Emerging growth company ☐
If an emerging growth company, indicate by check mark if the registrant has elected not to use the extended transition period for complying with any new or revised financial accounting standards provided pursuant to Section 13(a) of the Exchange Act. ¨
Securities registered pursuant to Section 12(b) of the Act: | | | | | | | | | | | |
Title of each class | Trading Symbol(s) | | Name of each exchange on which registered |
Common Stock ($1 par value) | RTX | | New York Stock Exchange |
(CUSIP 75513E 101) | | | |
2.150% Notes due 2030 | RTX 30 | | New York Stock Exchange |
(CUSIP 75513E AB7) | | | |
Item 7.01. Regulation FD Disclosure
The information contained in this Current Report on Form 8-K that is furnished under this Item 7.01, including the accompanying Exhibit 99.1 and 99.2, is being furnished pursuant to Item 7.01 of Form 8-K and shall not be deemed to be “filed” for purposes of Section 18 of the Securities Exchange Act of 1934, as amended (the “Exchange Act”), or otherwise subject to the liability of that section. The information contained in this Current Report on Form 8-K that is furnished under this Item 7.01, including the accompanying Exhibit 99.1 and 99.2, shall not be incorporated by reference into any filing under the Securities Act of 1933, as amended, or the Exchange Act, whether made before or after the date hereof, except as shall be expressly set forth by specific reference in such a filing.
Investor Day
On June 18, 2023, Raytheon Technologies Corporation ("RTX" or "the Company") issued a press release regarding its investor day, held on June 19, 2023, to discuss the Company’s long-term growth strategy, business realignment, financial outlook, and capital deployment priorities. A copy of the Company’s press release is attached hereto as Exhibit 99.1.
Segment Realignment
Since April 3, 2020, in conjunction with the completion of the Raytheon merger, the Company has classified and reported its operations through four principal segments: Collins Aerospace (“Collins”), Pratt & Whitney, Raytheon Intelligence & Space (“RIS”) and Raytheon Missiles & Defense (“RMD”). On January 24, 2023, the Company announced its intention to streamline the structure of its core businesses into three principal business segments: Collins Aerospace, Pratt & Whitney and Raytheon. The Company will begin to manage its operations under this new segment structure effective July 1, 2023. The changes will require the Company to revise its segment reporting. RTX provided additional details regarding the realignment during its investor day.
Supplemental Information
The Company is providing Exhibit 99.2 to this Current Report on Form 8-K as supplemental information. The unaudited historical segment information reflects the new segment reporting. RTX did not operate under this segment structure for segment reporting purposes or using this measure of segment operating performance in current or prior periods and will begin to report comparative results under this basis with the filing of its Quarterly Report on Form 10-Q for the quarter and nine months ending September 30, 2023. Until the Company’s interim financial statements as of and for the quarter and nine months ending September 30, 2023 are issued, amounts on this new basis are not in accordance with U.S. Generally Accepted Accounting Principles ("GAAP") and, as a result, are considered non-GAAP measures. RTX is furnishing this information as it believes it is useful to investors to aid in understanding, on a timely basis, the impacts of these changes on historical periods as they prepare to consider the Company’s future results on the updated basis. The information in this Current Report on Form 8-K, including Exhibit 99.2, should be read in conjunction with the Company’s Annual Report on Form 10-K for fiscal year 2022 and the Company’s Quarterly Report on Form 10-Q for the fiscal quarter ended March 31, 2023.

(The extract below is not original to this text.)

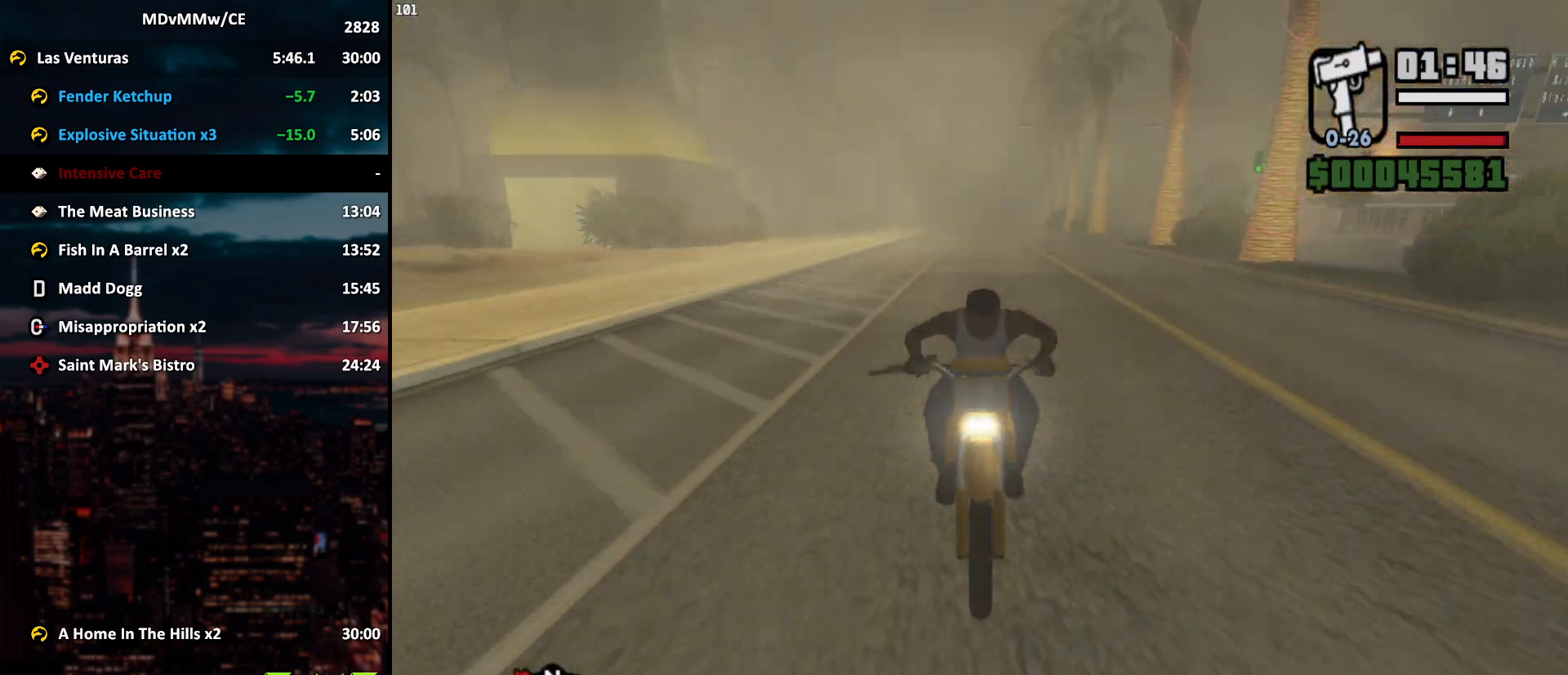
{"keys": ["c", "w"], "mouse": ["right"], "events": [[33, "mouse_right", "up"], [67, "mouse_right", "down"], [167, "mouse_right", "up"], [217, "mouse_right", "down"], [317, "mouse_right", "up"], [350, "mouse_right", "down"], [400, "mouse_right", "up"], [500, "mouse_right", "down"]]}
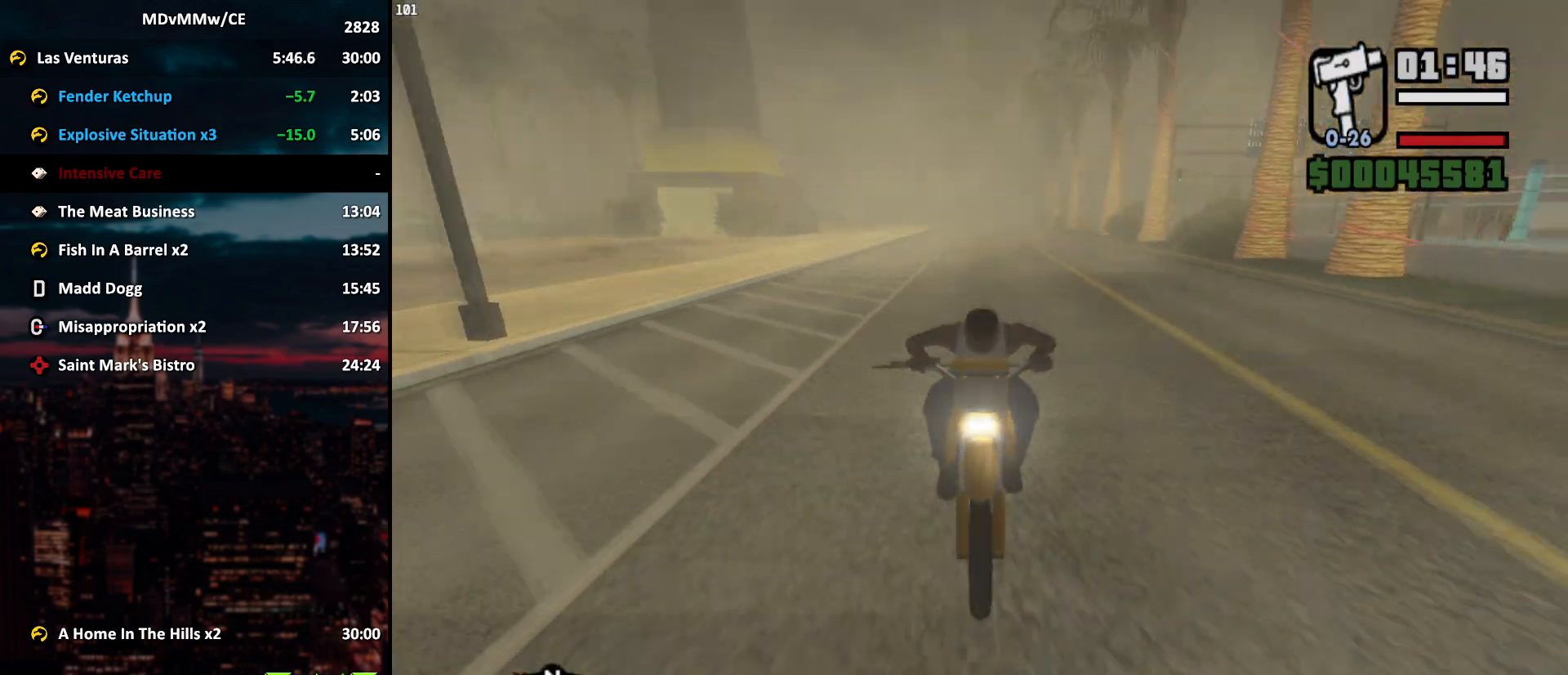
{"keys": ["c", "w"], "mouse": [], "events": [[50, "mouse_right", "up"], [133, "mouse_right", "down"], [183, "mouse_right", "up"], [283, "mouse_right", "down"], [317, "mouse_right", "up"], [367, "mouse_right", "down"], [467, "mouse_right", "up"]]}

Use and Definitions of Non-GAAP Financial Measures
The Company reports its financial results in accordance with GAAP.
We supplement the reporting of our financial information determined under GAAP with certain non-GAAP financial information. The non-GAAP information presented provides investors with additional useful information, but should not be considered in isolation or as substitutes for the related GAAP measures. Moreover, other companies may define non-GAAP measures differently, which limits the usefulness of these measures for comparisons with such other companies. We encourage investors to review our financial statements and publicly-filed reports in their entirety and not to rely on any single financial measure. Reconciliations of GAAP financial measures to Non-GAAP financial measures are contained in Exhibit 99.2 and on our website at rtx.com under "Investors".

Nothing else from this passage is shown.